One interesting thing to note is that many of the big companies are already doing this. Just take a look at a company with public ownership who does business all over the world-take a look at the annual report and you would very likely see in their sales maps a region referred to as EMEA-this stands for Europe, Middle East, and Africa. Many might be surprised to know that many of these transactions are credit based. It doesn't mean that theyy are being sloppy either...It just means that they are using the proper remedies to earn the sale and protect their balance sheets. International irrevocable letters of credit are one remedy that many of these companies are using to ensure payment on goods delivered in international markets. Also, contrary to popular belief, even though the credit systems in Africa are not as advanced as in the States there are some very strong companies there that do show up on international credit "radars".

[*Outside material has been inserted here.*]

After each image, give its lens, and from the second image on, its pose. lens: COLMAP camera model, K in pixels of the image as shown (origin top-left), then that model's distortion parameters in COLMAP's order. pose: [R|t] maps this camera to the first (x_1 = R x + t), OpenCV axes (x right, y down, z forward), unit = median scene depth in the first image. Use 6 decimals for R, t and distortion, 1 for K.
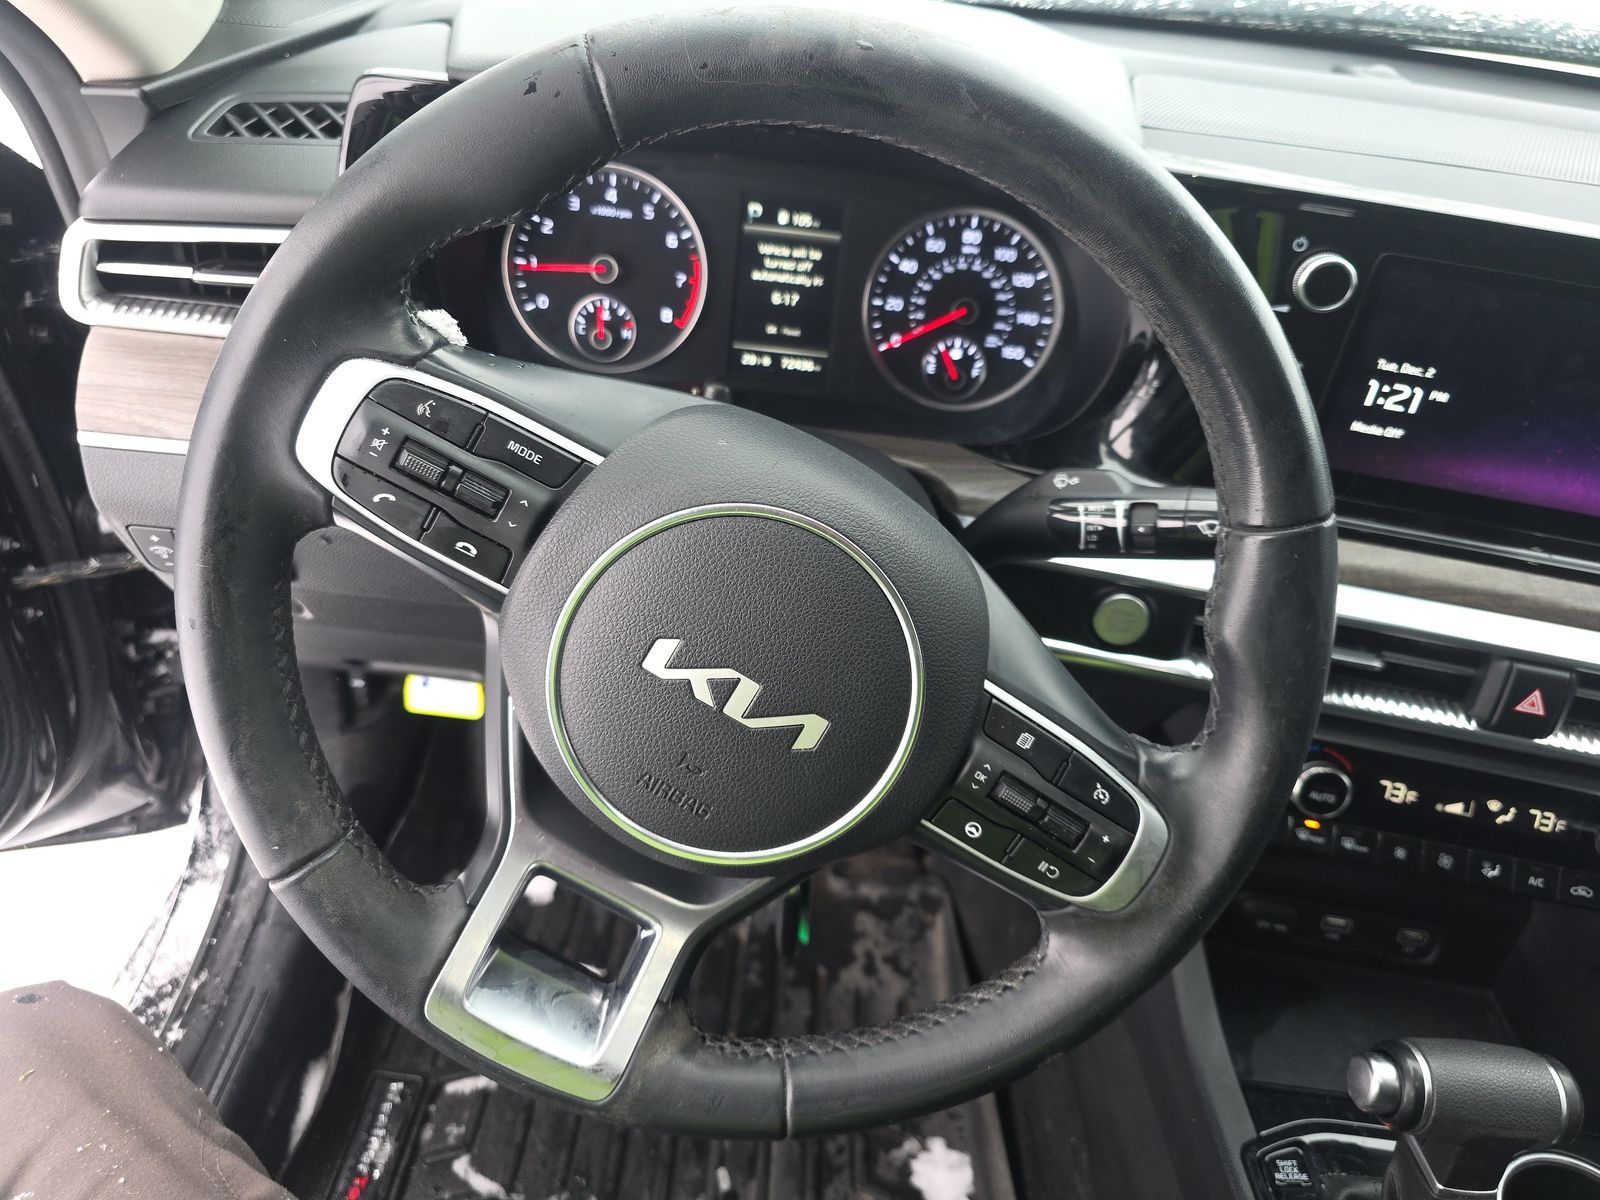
lens RADIAL K [[1043.3, 0, 799.2], [0, 1043.3, 594.9], [0, 0, 1]] dist [-0.022485, -0.002943]
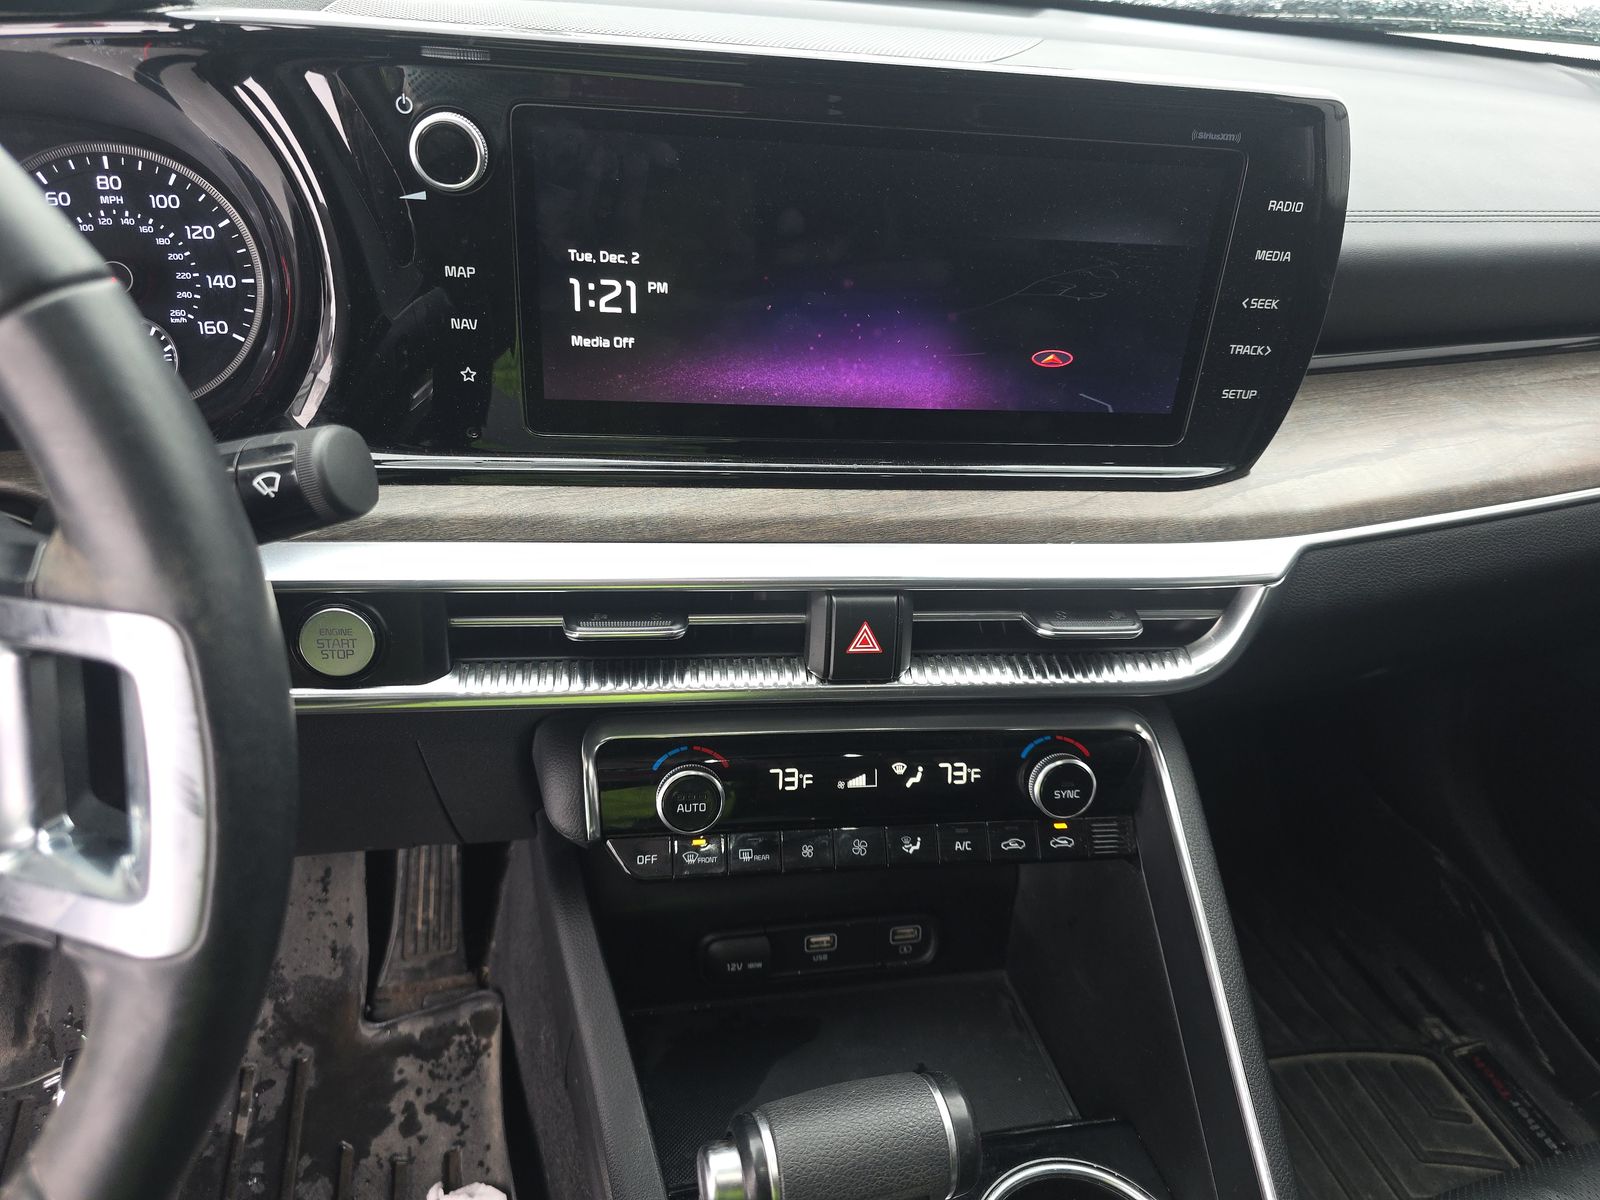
lens RADIAL K [[1040.2, 0, 800.0], [0, 1040.2, 600.0], [0, 0, 1]] dist [0.028983, -0.067321]
pose [[0.946525, -0.186946, 0.262949, 0.386929], [0.202318, 0.978784, -0.032400, 0.077570], [-0.251313, 0.083866, 0.964266, 0.176996]]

Next point, if the product or service that you have is proprietary then its not easy for a customer to just pick up and go without the product or service because it's difficult to find an alternative provider. That was the unique position of the client that I worked for prior to my current employer-this was an internet security company. There was one customer in Southern Africa that was almost every other month billed five figure invoices-and they paid very promptly(before the terms even expired, less than 30 days!) almost without fail. There were some NGO's in Ethiopia some of them were based overseas and they paid alright (within 45 to 60 days) as well. The other assumption that I made in the post is that the company that tries it has a thorough business plan, implicit in this is a proven credit policy. I am not saying that it is easy, especially without a competent credit manager, but that it is an alternative.

Also, I used two examples in the post and one of them was for a company importing products from Africa into America.

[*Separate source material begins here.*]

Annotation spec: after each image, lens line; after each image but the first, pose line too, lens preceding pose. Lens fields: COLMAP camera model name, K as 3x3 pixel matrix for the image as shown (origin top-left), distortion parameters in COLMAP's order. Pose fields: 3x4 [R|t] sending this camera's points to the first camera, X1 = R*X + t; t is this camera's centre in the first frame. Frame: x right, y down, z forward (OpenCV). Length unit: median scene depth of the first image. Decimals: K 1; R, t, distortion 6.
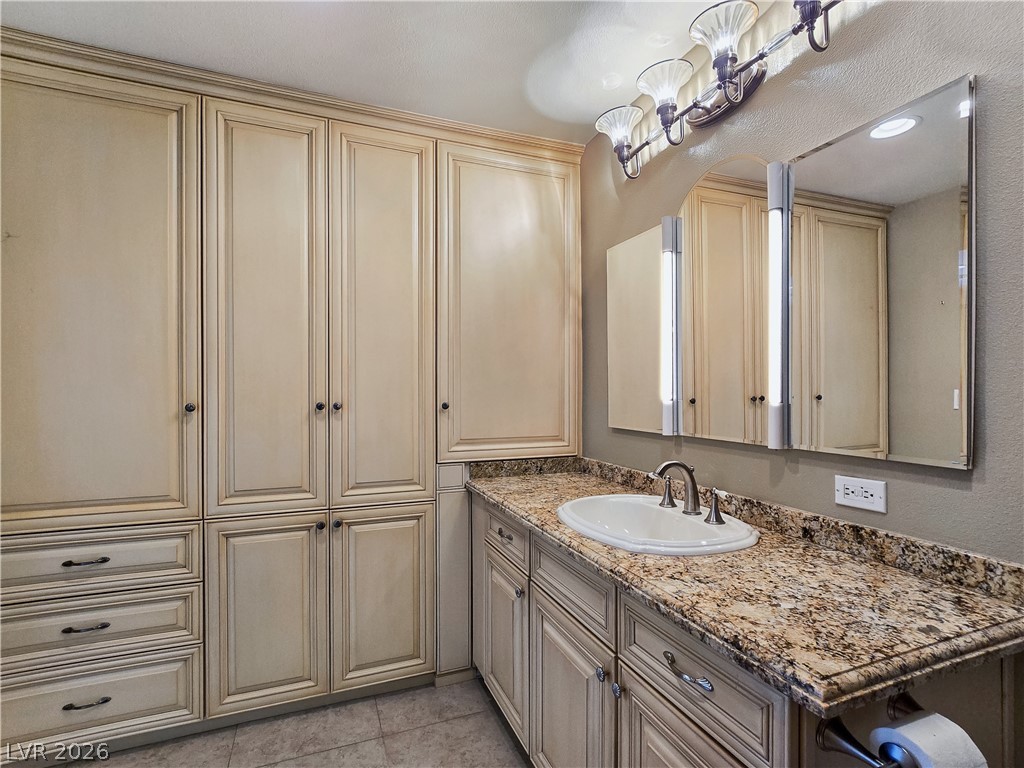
lens RADIAL K [[492.1, 0, 510.0], [0, 492.1, 389.6], [0, 0, 1]] dist [-0.001398, -0.000373]
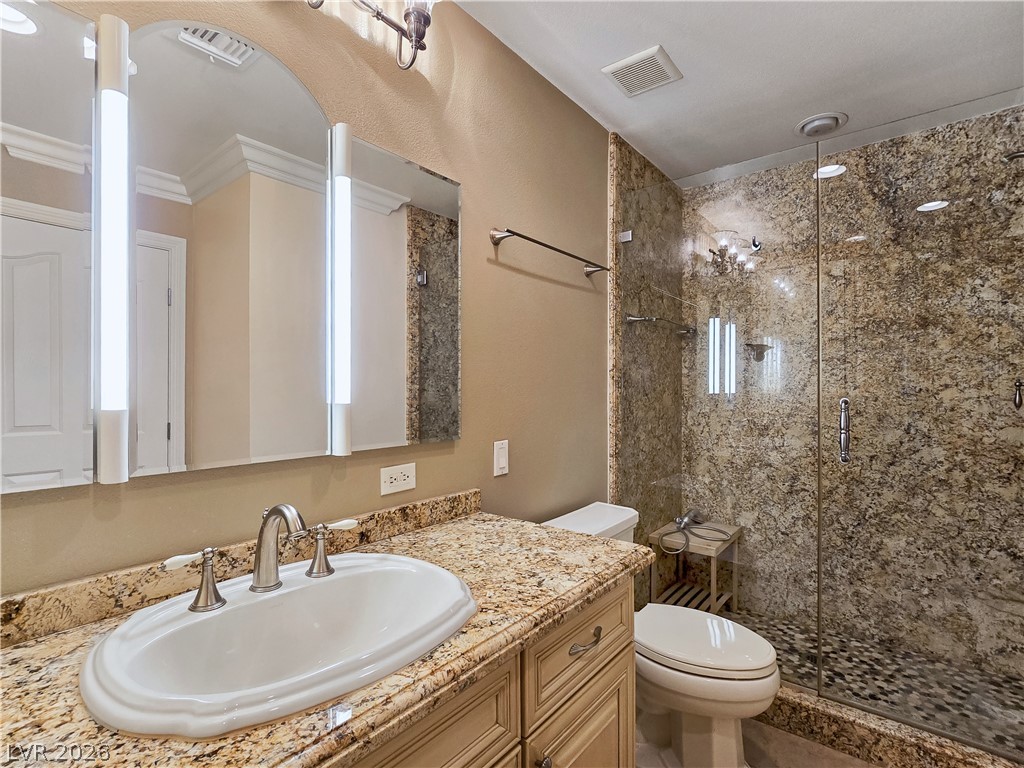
lens RADIAL K [[492.1, 0, 513.5], [0, 492.1, 384.3], [0, 0, 1]] dist [-0.001398, -0.000373]
pose [[-0.492518, 0.013649, 0.870195, -0.448119], [0.001674, 0.999890, -0.014736, 0.009911], [-0.870300, -0.005801, -0.492487, 1.430920]]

Last, I am in my early 30's and can recall a time as a child when I heard folks talking about something called "redlining". Redlining was an unwritten or unspoken policy of American banks up until the 1980's whereby they took maps, found the predominately black populated sections, and then drew red lines around them and told their bankers not to lend there because of the perception that African American borrowers represented huge credit risks. This practice has long since been abandoned and today African American borrowers in good standing represent a sum that is comparable to the GDP of some of the worlds smaller economies. With time, I believe that the same could happen various parts of Africa. I do agree with you that this is a thin line, but if we are talking about healthy businesses, then credit is an essential component of growing to meet increased demands. I would say that as Africa's businesses and industries become more interwoven into the global economy not embracing a sound credit system and instead choosing to go cash only could mean risking falling further behind the global competition who does embrace this resource. Likewise, businesses who serve the international markets yet choose to ignore the African markets for fear of credit risk do themselves a dis service by not learning about how to protect themselves against credit loss.

The discussion has been great, thanks for coming out to The Benin Epilogue!

Ssembonge said...

Large firms don't have a big problem with defaulters because they can buy justice and their mark-ups can cover for such losses. In most instances, the COGS is very low and its just that their expenses are not.

For the small scale mom and pop businesses, they have thin margins and rely heavily on positive cash flows to sustain their business. It is thess outfits that bear the brunt of the defaulters cause they have no recourse.